🤖 AI Summary
Current pitch curve generators suffer from two key limitations: (1) difficulty in modeling singer-specific expressivity, and (2) task-specific design—e.g., for pitch correction or singing voice synthesis—resulting in poor generalizability. This paper introduces the first cross-task transferable framework for universal pitch curve generation. It implicitly learns vocal style from reference audio while preserving melodic alignment, enabling high-fidelity stylistic modeling. Our method builds upon a modified flow-matching architecture, conditioned jointly on symbolic musical scores and pitch-context features, to generate stylistic pitch curves end-to-end. Experiments demonstrate that our model significantly outperforms baselines in style similarity and audio naturalness, with marked improvements in subjective evaluation, while maintaining pitch accuracy comparable to task-specialized models.
📝 Abstract
Existing pitch curve generators face two main challenges: they often neglect singer-specific expressiveness, reducing their ability to capture individual singing styles.
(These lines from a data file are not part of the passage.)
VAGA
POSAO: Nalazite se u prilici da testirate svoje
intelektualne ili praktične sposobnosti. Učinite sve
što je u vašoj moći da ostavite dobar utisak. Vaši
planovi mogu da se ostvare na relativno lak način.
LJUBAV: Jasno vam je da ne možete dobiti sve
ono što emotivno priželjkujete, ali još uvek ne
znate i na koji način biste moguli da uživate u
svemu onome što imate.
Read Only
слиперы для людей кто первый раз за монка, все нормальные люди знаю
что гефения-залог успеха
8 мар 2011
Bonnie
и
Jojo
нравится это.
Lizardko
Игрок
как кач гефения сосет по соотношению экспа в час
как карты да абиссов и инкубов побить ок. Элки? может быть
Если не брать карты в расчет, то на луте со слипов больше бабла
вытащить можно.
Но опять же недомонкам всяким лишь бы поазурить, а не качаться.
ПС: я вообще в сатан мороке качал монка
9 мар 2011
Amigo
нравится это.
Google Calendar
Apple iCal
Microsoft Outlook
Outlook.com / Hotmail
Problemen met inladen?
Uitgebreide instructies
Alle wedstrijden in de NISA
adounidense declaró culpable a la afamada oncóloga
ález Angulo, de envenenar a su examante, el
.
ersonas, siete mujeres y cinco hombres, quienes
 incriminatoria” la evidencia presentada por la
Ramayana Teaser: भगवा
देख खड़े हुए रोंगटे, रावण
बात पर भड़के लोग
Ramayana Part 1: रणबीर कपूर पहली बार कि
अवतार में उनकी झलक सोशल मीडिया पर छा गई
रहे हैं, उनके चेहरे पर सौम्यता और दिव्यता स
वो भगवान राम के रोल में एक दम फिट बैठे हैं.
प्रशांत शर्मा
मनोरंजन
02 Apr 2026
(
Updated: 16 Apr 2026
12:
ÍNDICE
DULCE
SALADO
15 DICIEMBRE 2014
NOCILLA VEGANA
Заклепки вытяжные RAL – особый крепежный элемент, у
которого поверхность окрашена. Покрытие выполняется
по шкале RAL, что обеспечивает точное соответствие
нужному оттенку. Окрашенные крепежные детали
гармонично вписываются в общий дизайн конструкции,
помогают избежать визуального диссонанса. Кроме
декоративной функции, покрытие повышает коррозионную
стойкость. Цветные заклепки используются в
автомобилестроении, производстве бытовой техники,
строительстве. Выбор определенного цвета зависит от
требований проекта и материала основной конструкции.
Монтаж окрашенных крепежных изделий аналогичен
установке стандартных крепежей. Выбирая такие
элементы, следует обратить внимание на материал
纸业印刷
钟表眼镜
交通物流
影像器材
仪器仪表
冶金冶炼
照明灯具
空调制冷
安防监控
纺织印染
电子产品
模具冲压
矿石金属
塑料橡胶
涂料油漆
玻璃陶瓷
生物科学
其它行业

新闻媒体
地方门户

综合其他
And they are typically developed as auxiliary modules for specific tasks such as pitch correction, singing voice synthesis, or voice conversion, which restricts their generalization capability. We propose StylePitcher, a general-purpose pitch curve generator that learns singer style from reference audio while preserving alignment with the intended melody. Built upon a rectified flow matching architecture, StylePitcher flexibly incorporates symbolic music scores and pitch context as conditions for generation, and can seamlessly adapt to diverse singing tasks without retraining. Objective and subjective evaluations across various singing tasks demonstrate that StylePitcher improves style similarity and audio quality while maintaining pitch accuracy comparable to task-specific baselines.